Kirchheim
Eine deutsch-deutsche Geschichte

Literatur Bernhard Hurm liest im Evangelischen Gemeindehaus in Jesingen aus Felix Hubys Roman „Was soll ich auf der Schwäbischen Alb?“ Von Ulrich Staehle

Aktueller geht Literatur nicht. Und das im evangelischen Gemeindehaus Jesingen. Felix Hubys Roman ist im Februar dieses Jahres erschienen. Der schwerkranke Autor konnte selbst keine Lesung mehr veranstalten. Er starb im August.

Jetzt hat eine Lesung stattgefunden: mit Bernhard Hurm, einem gern gesehenen Gast in Kirchheim. Er ist Star des Melchinger Theaters Lindenhof, dessen Leitung er letztes Jahr niedergelegt hat. Zu Beginn erzählt er von der freundschaftlichen Arbeitsbeziehung des Lindenhofs zu Huby, für das der vielgefragte Autor einige Texte geschrieben hat. Diese Lesung war deshalb für Hurm ein persönliches Anliegen und er bedankt sich bei Ingrid Gaus, der ehemaligen Leiterin der Stadtbücherei, die als jetziges Mitglied des Nachbarschaftsnetzwerks „Miteinander in Jesingen“ das Engagement managte. Mit an Bord war wirkungsvoll der Literaturbeirat der Stadt Kirchheim. Ergebnis: ein vollbesetztes Gemeindehaus mit einer Lesung in geselliger Atmosphäre.

Der Handlungskern von Hubys Roman ist schnell erzählt: In einem metallverarbeitenden Industriebetrieb eines kleinen Albdorfes sieht sich der Fabrikant Müllerschön veranlasst, seinen Betriebsleiter wegen seiner Alkoholabhängigkeit streng zu ermahnen, sonst ist seine Stelle gefährdet. Ortswechsel: Severin Kühn sitzt nach der Wende in seiner kleinen Berliner Wohnung. Seine Frau und die gemeinsame Tochter sind schon vorher mit einem anderen Mann in den Westen abgehauen. Er selbst musste als Betriebsleiter des VEB Gerüstbau seinen Betrieb abwickeln. Als einziger Trost bleibt ihm seine Trompete, die er meisterlich beherrscht.

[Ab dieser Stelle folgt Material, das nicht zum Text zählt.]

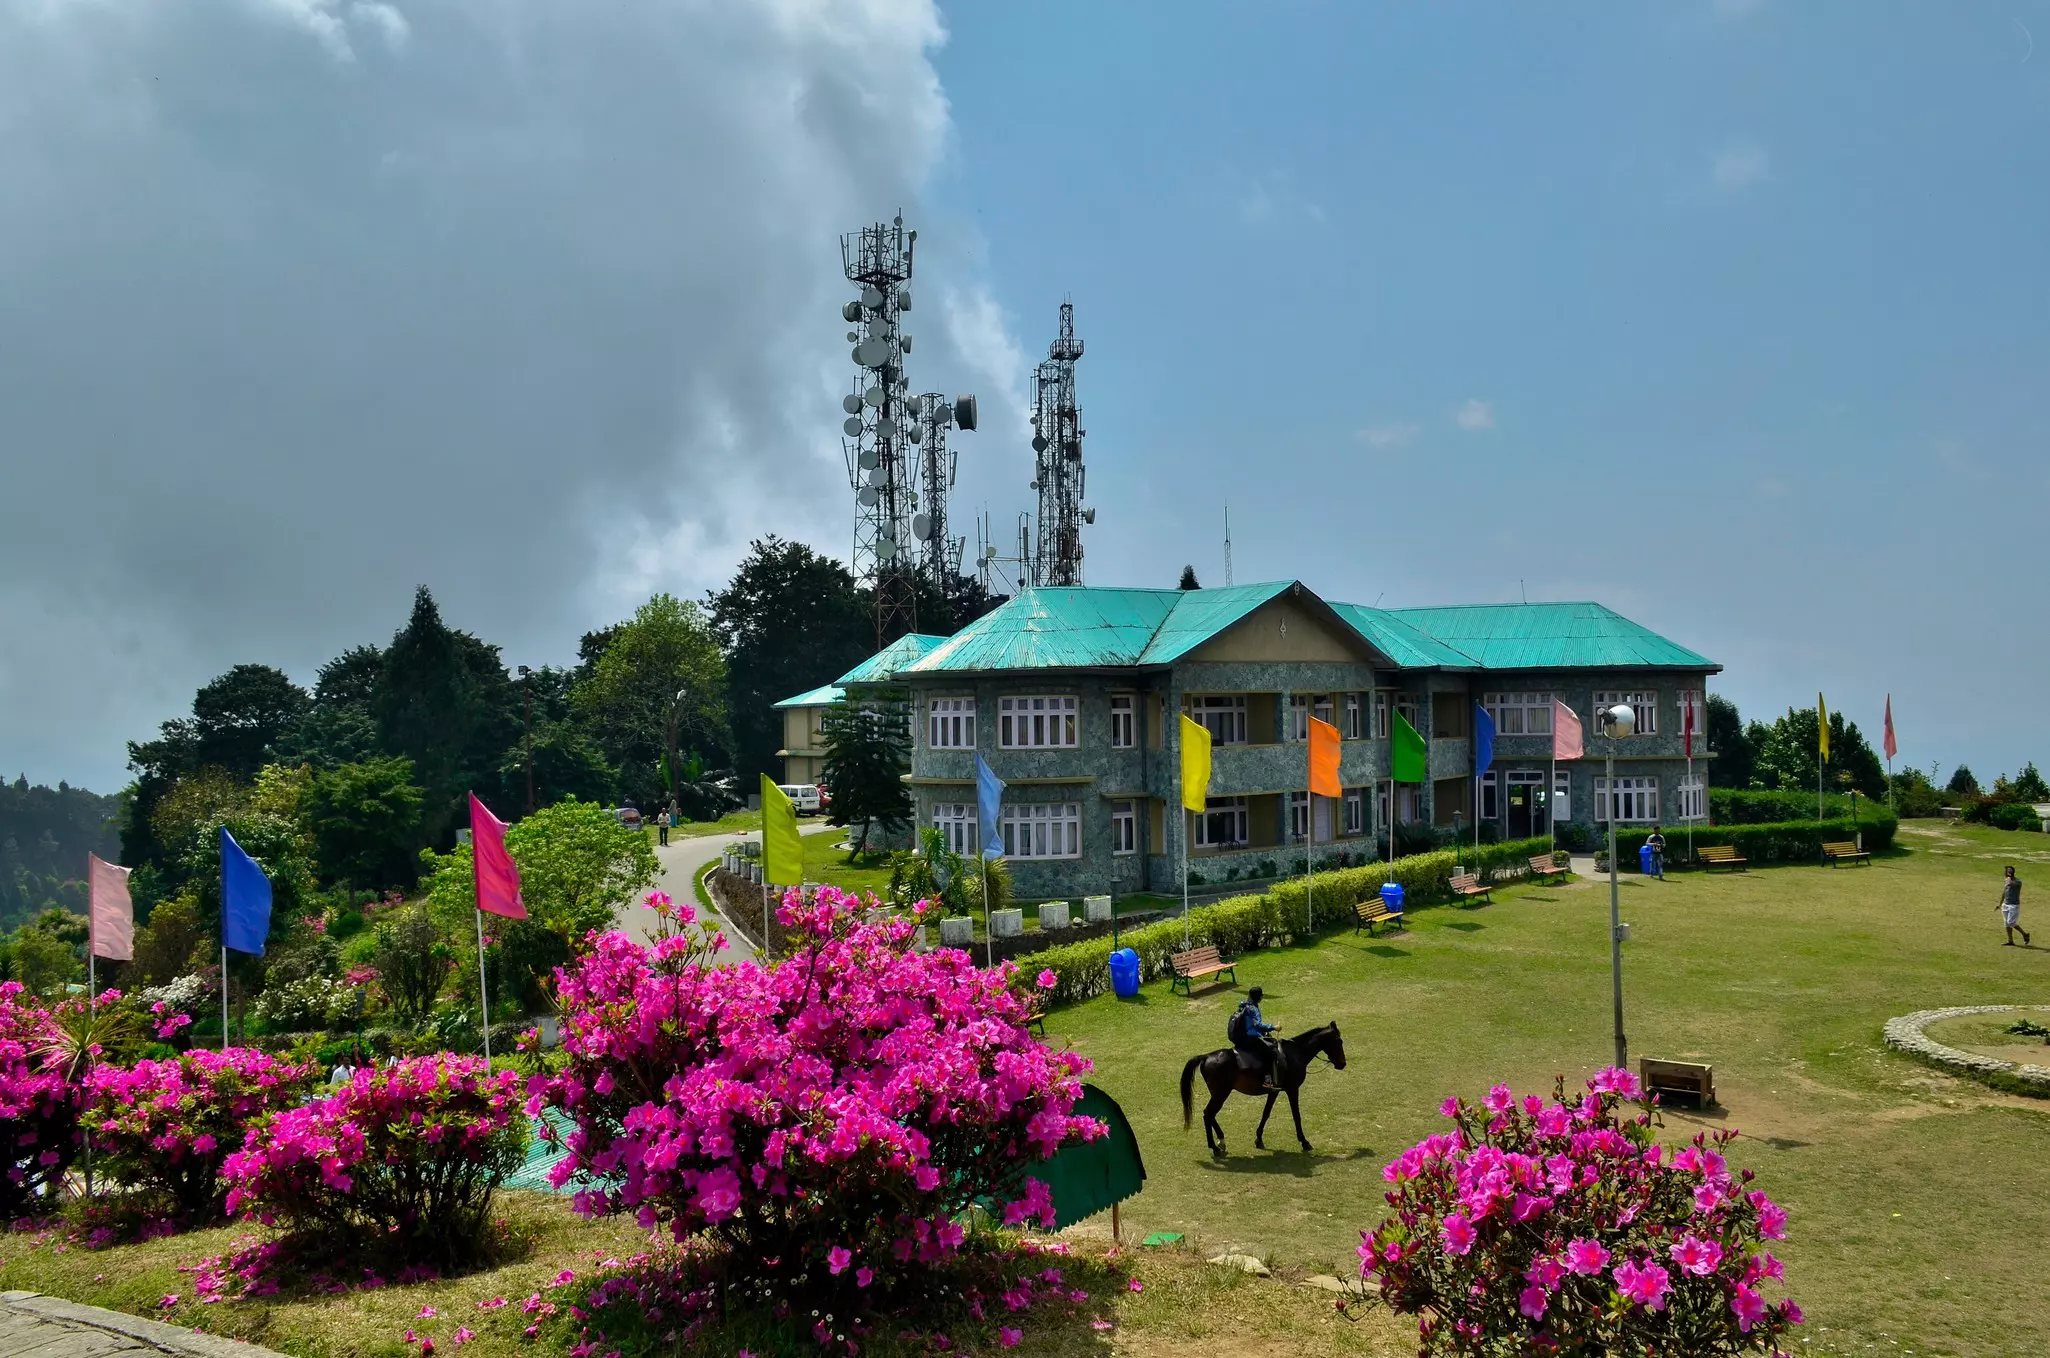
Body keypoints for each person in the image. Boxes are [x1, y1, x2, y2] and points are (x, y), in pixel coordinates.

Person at [1230, 986, 1287, 1091]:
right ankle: (1267, 1080)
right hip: (1248, 1039)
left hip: (1237, 1037)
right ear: (1260, 997)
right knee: (1271, 1051)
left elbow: (1248, 1024)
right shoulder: (1253, 1009)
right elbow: (1257, 1025)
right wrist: (1273, 1027)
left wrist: (1263, 1032)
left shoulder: (1243, 1005)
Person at [1999, 865, 2029, 946]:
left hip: (2014, 905)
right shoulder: (2006, 880)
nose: (2007, 872)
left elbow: (2010, 884)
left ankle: (2025, 934)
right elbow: (2004, 891)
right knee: (2006, 923)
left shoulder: (2018, 881)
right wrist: (2000, 903)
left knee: (2011, 922)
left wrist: (2008, 878)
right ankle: (2010, 941)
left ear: (2012, 872)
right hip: (2005, 904)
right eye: (2006, 871)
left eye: (2009, 871)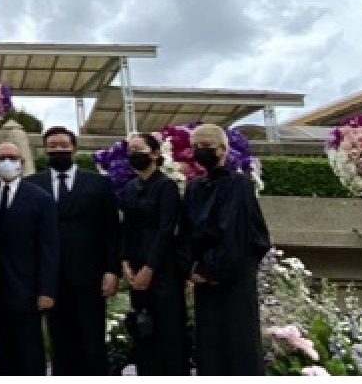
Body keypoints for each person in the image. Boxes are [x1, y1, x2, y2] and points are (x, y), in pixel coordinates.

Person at [27, 125, 120, 376]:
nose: (58, 150)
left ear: (74, 148)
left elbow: (111, 230)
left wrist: (112, 270)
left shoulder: (99, 183)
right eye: (52, 146)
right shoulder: (32, 184)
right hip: (51, 277)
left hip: (89, 276)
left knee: (92, 341)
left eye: (63, 145)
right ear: (45, 150)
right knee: (60, 342)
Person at [181, 123, 271, 375]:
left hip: (233, 279)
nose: (200, 151)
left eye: (206, 146)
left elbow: (237, 234)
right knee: (210, 345)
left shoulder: (238, 185)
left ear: (222, 149)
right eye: (195, 146)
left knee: (238, 343)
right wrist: (190, 268)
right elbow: (186, 230)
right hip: (203, 280)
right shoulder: (194, 187)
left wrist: (211, 269)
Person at [0, 137, 58, 376]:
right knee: (3, 352)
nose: (7, 162)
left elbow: (49, 247)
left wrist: (47, 290)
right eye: (1, 158)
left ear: (22, 162)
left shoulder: (40, 198)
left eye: (12, 158)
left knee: (29, 353)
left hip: (27, 289)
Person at [120, 132, 189, 375]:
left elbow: (166, 229)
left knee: (167, 330)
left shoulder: (166, 186)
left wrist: (149, 268)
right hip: (136, 267)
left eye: (139, 150)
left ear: (155, 153)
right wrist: (125, 262)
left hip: (162, 268)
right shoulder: (130, 187)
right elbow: (126, 227)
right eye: (130, 151)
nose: (134, 155)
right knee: (142, 328)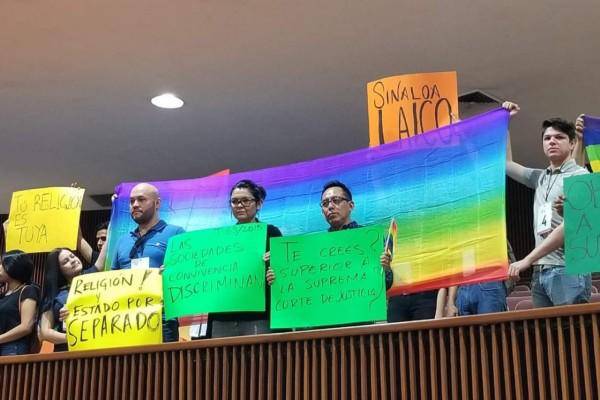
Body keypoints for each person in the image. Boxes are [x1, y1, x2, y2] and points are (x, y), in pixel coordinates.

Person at [503, 102, 591, 307]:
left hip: (568, 270)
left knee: (571, 336)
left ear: (572, 143)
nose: (552, 141)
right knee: (547, 338)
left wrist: (526, 260)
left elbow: (568, 228)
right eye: (547, 138)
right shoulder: (541, 177)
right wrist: (504, 123)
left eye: (559, 137)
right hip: (540, 271)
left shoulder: (581, 177)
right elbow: (507, 164)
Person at [208, 179, 282, 338]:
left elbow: (284, 271)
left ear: (259, 203)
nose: (239, 205)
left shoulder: (271, 232)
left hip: (258, 317)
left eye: (245, 201)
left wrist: (275, 265)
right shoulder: (220, 238)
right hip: (223, 316)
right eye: (234, 202)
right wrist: (175, 269)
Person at [111, 182, 184, 342]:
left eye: (141, 200)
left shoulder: (176, 233)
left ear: (157, 203)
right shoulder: (122, 241)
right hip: (125, 320)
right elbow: (110, 283)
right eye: (131, 201)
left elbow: (188, 273)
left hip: (162, 318)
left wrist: (174, 271)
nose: (135, 205)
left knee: (164, 367)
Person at [38, 244, 107, 351]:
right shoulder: (54, 294)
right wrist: (73, 338)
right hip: (67, 350)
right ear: (58, 270)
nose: (73, 260)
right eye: (66, 261)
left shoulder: (91, 277)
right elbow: (45, 332)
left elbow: (102, 259)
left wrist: (113, 227)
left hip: (98, 345)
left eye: (72, 256)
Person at [0, 251, 40, 356]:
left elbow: (26, 326)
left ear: (12, 268)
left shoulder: (28, 290)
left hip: (13, 348)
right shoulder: (3, 295)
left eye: (2, 265)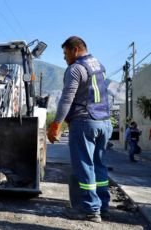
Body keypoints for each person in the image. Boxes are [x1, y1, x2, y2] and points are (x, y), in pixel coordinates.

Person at [47, 36, 113, 223]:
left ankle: (90, 209)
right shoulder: (99, 66)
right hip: (104, 122)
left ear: (75, 50)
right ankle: (103, 205)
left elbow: (67, 98)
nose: (65, 57)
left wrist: (56, 124)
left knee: (84, 166)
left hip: (85, 122)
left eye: (66, 53)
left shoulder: (76, 68)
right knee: (99, 165)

Überraschend taucht der schwäbische Unternehmer Müllerschön bei ihm auf und möchte ihn engagieren. Kühn kann sich das nicht vorstellen: „Was soll ich auf der Schwäbischen Alb?“ Schließlich lässt er sich doch überreden, die Sache einmal anzusehen, und fährt über Land mit seinem Trabi in das fiktive Dorf Heimeringen. Dies ist nun der Knackpunkt der Geschichte: Wie wird der Ossi mit den schwäbischen Dickschädeln und Eigenbrötlern zurechtkommen? Hurm konzentrierte sich sinnvollerweise bei seiner Textauswahl auf diese Frage. Weitere Personen des Romans und deren Privatleben, die der gesellschaftspolitisch sensible Huby aufbietet, bleiben am Rande oder ganz draußen.

Eine Rolle spielen dürfen die Landschaften, die Alb und der Bodensee, bei denen es dem Schwaben warm ums Herz wird. Ebenso die Leidenschaften der Bewohner dieses Albdorfs: Man ist Mitglied eines Musik- und eines Höhlenvereins, und man trifft sich am Stammtisch. Allerdings: Gerade dort werden Ressentiments gegen den Ossi geschürt, die sich bis zu einer Sabotagehandlung steigern.

Aber gerade am Stammtisch müssen sich die Älbler von Severin Kühn anhören, dass die Wende bei den Ossis nicht nur Glücksgefühle auslöste, sondern die Abwicklung ganzer Betriebe und Arbeitslosigkeit mit sich brachte. Aber auch der Ossi muss lernen, dass in der Arbeitswelt hierzulande ein demokratischer Ton herrscht.

Am Schluss fügt sich alles wundersam zum Guten zusammen, betrieblich und privat. Vielleicht hat diese positive Grundeinstellung damit zu tun, dass Huby sich selbst als glücklichen Menschen bezeichnete, der dankbar und zufrieden sterbe.

Hubys Roman besteht weitgehend aus Dialogen. Hier wird formal der Drehbuchautor von Schimanski- und Bienzle-Krimis spürbar. Angesichts der vielen Dialoge erweist sich Bernhard Hurm als Glücksfall. Als Originalschwabe und Theaterprofi kann er voller Huby-Engagement die schwäbischen Äußerungen innerhalb des Hochdeutschen genüsslich herausmodellieren. Huby konnte das bei dem verschriftlichten Schwäbisch nur andeuten. So geriet eine Lesung zum wahren Vergnügen des Publikums an der Rezitation und am Rezitator.